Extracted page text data
━━━━

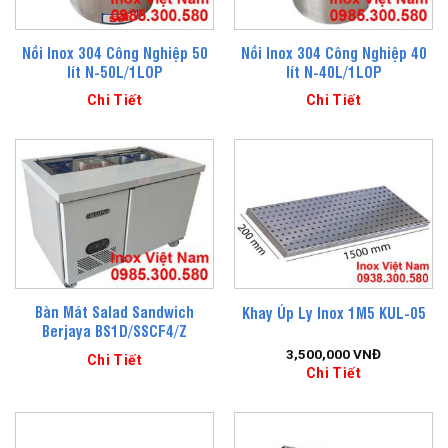
Nồi Inox 304 Công Nghiệp 50
Nồi Inox 304 Công Nghiệp 40
lít N-50L/1LOP
lít N-40L/1LOP
Chi Tiết
Chi Tiết
Bàn Mát Salad Sandwich
Khay Úp Ly Inox 1M5 KUL-05
Berjaya BS1D/SSCF4/Z
3,500,000
VNĐ
Chi Tiết
Chi Tiết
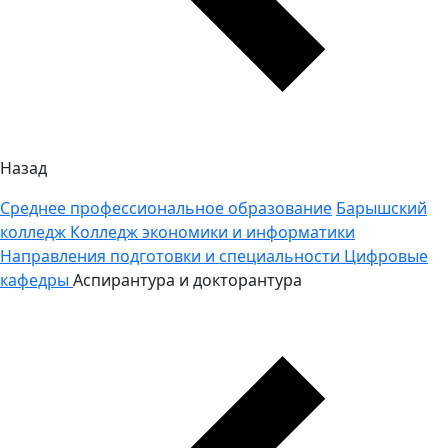
Назад
Среднее профессиональное образование
Барышский
колледж
Колледж экономики и информатики
Направления подготовки и специальности
Цифровые
кафедры
Аспирантура и докторантура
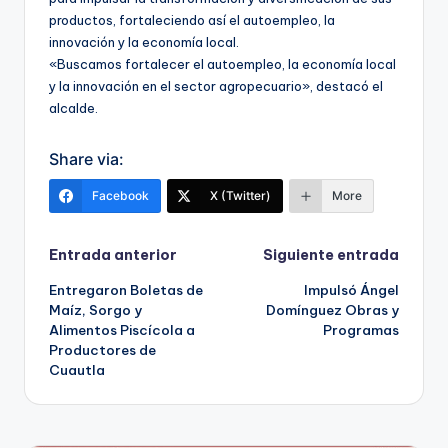
productos, fortaleciendo así el autoempleo, la
innovación y la economía local.
«Buscamos fortalecer el autoempleo, la economía local
y la innovación en el sector agropecuario», destacó el
alcalde.
Share via:
Facebook
X (Twitter)
More
Navegación
Entrada anterior
Siguiente entrada
Entregaron Boletas de
Impulsó Ángel
de
Maíz, Sorgo y
Domínguez Obras y
Alimentos Piscícola a
Programas
entradas
Productores de
Cuautla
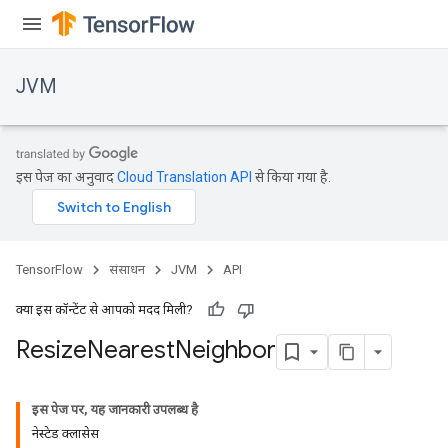
JVM
इस पेज का अनुवाद
Cloud Translation API
से किया गया है.
TensorFlow
संसाधन
JVM
API
क्या इस कॉन्टेंट से आपको मदद मिली?
Resize
Nearest
Neighbor
ions
इस पेज पर, यह जानकारी उपलब्ध है
नेस्टेड क्लासेस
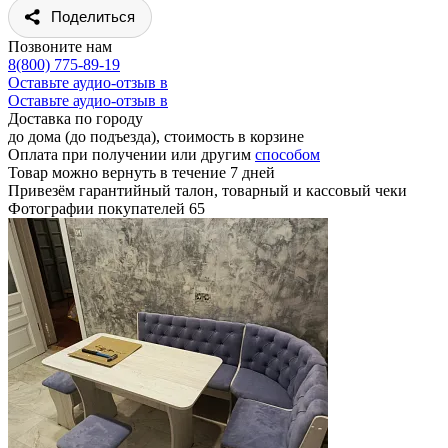
Поделиться
Позвоните нам
8(800) 775-89-19
Оставьте аудио-отзыв в
Оставьте аудио-отзыв в
Доставка по городу
до дома (до подъезда), стоимость
в корзине
Оплата при получении или другим
способом
Товар можно вернуть в течение 7 дней
Привезём гарантийный талон, товарный и кассовый чеки
Фотографии покупателей
65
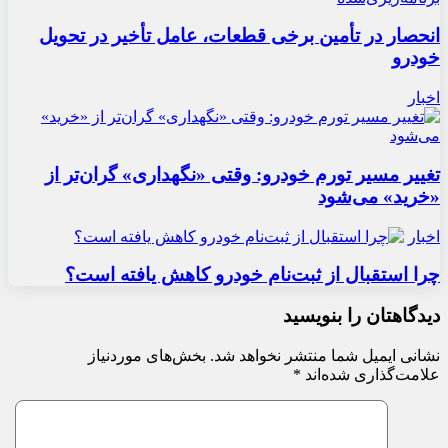
انحصار در تأمین برخی قطعات، عامل تأخیر در تحویل
خودرو
اخبار
تغییر مسیر تورم خودرو: وقتی «نگهداری» گران‌تر از
«خرید» می‌شود
اخبار
چرا استقبال از ثبت‌نام خودرو کاهش یافته است؟
دیدگاهتان را بنویسید
نشانی ایمیل شما منتشر نخواهد شد.
بخش‌های موردنیاز
علامت‌گذاری شده‌اند
*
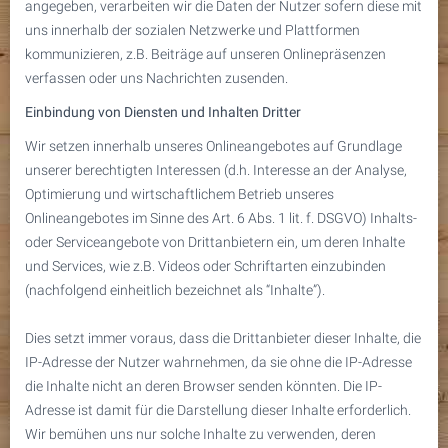
angegeben, verarbeiten wir die Daten der Nutzer sofern diese mit
uns innerhalb der sozialen Netzwerke und Plattformen
kommunizieren, z.B. Beiträge auf unseren Onlinepräsenzen
verfassen oder uns Nachrichten zusenden.
Einbindung von Diensten und Inhalten Dritter
Wir setzen innerhalb unseres Onlineangebotes auf Grundlage
unserer berechtigten Interessen (d.h. Interesse an der Analyse,
Optimierung und wirtschaftlichem Betrieb unseres
Onlineangebotes im Sinne des Art. 6 Abs. 1 lit. f. DSGVO) Inhalts-
oder Serviceangebote von Drittanbietern ein, um deren Inhalte
und Services, wie z.B. Videos oder Schriftarten einzubinden
(nachfolgend einheitlich bezeichnet als “Inhalte”).
Dies setzt immer voraus, dass die Drittanbieter dieser Inhalte, die
IP-Adresse der Nutzer wahrnehmen, da sie ohne die IP-Adresse
die Inhalte nicht an deren Browser senden könnten. Die IP-
Adresse ist damit für die Darstellung dieser Inhalte erforderlich.
Wir bemühen uns nur solche Inhalte zu verwenden, deren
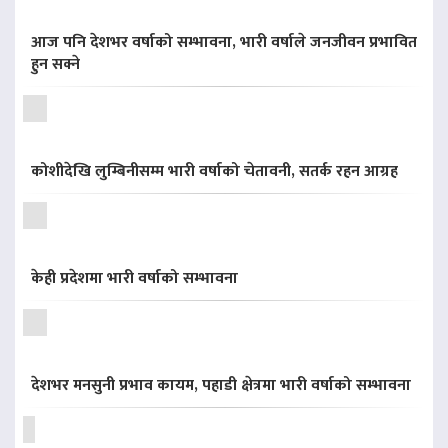
आज पनि देशभर वर्षाको सम्भावना, भारी वर्षाले जनजीवन प्रभावित
हुन सक्ने
कोशीदेखि लुम्बिनीसम्म भारी वर्षाको चेतावनी, सतर्क रहन आग्रह
केही प्रदेशमा भारी वर्षाको सम्भावना
देशभर मनसुनी प्रभाव कायम, पहाडी क्षेत्रमा भारी वर्षाको सम्भावना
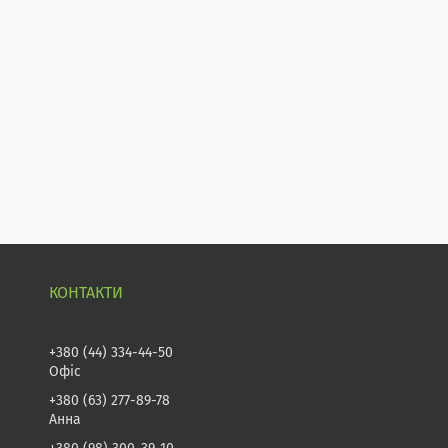
+380 (44) 334-44-50
Офіс
+380 (63) 277-89-78
Анна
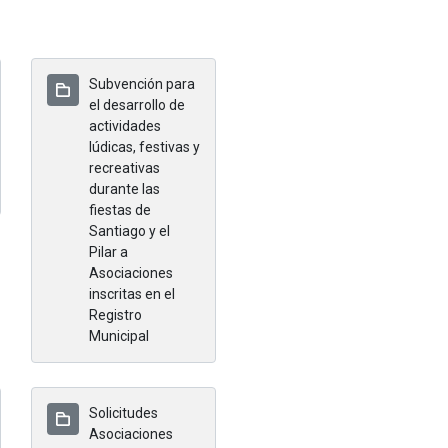
Subvención para
el desarrollo de
actividades
lúdicas, festivas y
recreativas
durante las
fiestas de
Santiago y el
Pilar a
Asociaciones
inscritas en el
Registro
Municipal
Solicitudes
Asociaciones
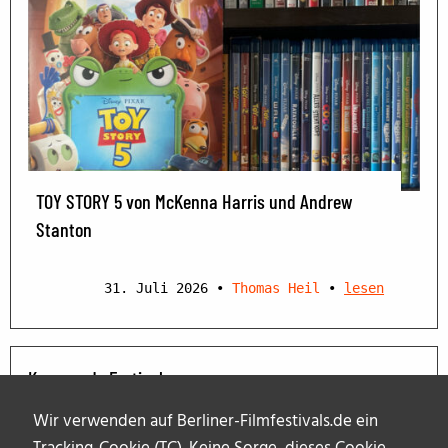
TOY STORY 5 von McKenna Harris und Andrew
Stanton
31. Juli 2026
•
Thomas Heil
•
lesen
Kommende Festivals
Wir verwenden auf Berliner-Filmfestivals.de ein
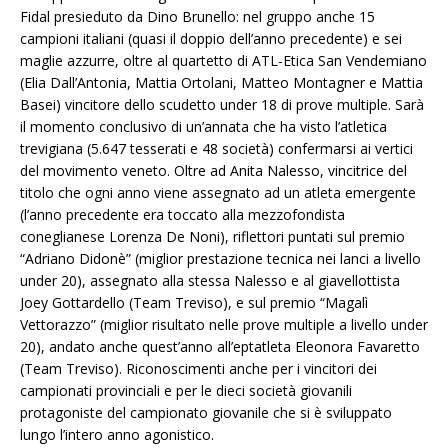
Fidal presieduto da Dino Brunello: nel gruppo anche 15
campioni italiani (quasi il doppio dell’anno precedente) e sei
maglie azzurre, oltre al quartetto di ATL-Etica San Vendemiano
(Elia Dall’Antonia, Mattia Ortolani, Matteo Montagner e Mattia
Basei) vincitore dello scudetto under 18 di prove multiple. Sarà
il momento conclusivo di un’annata che ha visto l’atletica
trevigiana (5.647 tesserati e 48 società) confermarsi ai vertici
del movimento veneto. Oltre ad Anita Nalesso, vincitrice del
titolo che ogni anno viene assegnato ad un atleta emergente
(l’anno precedente era toccato alla mezzofondista
coneglianese Lorenza De Noni), riflettori puntati sul premio
“Adriano Didonè” (miglior prestazione tecnica nei lanci a livello
under 20), assegnato alla stessa Nalesso e al giavellottista
Joey Gottardello (Team Treviso), e sul premio “Magalì
Vettorazzo” (miglior risultato nelle prove multiple a livello under
20), andato anche quest’anno all’eptatleta Eleonora Favaretto
(Team Treviso). Riconoscimenti anche per i vincitori dei
campionati provinciali e per le dieci società giovanili
protagoniste del campionato giovanile che si è sviluppato
lungo l’intero anno agonistico.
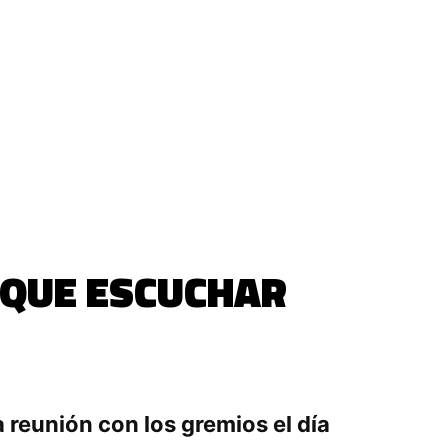
E QUE ESCUCHAR
a reunión con los gremios el día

━━━━

▸ **WHAT YOU HAVE TO DO**
Report how many lines in the entries above contain the string "innerhalb", with case counting, and give only the number.

▸ **RESULT**
2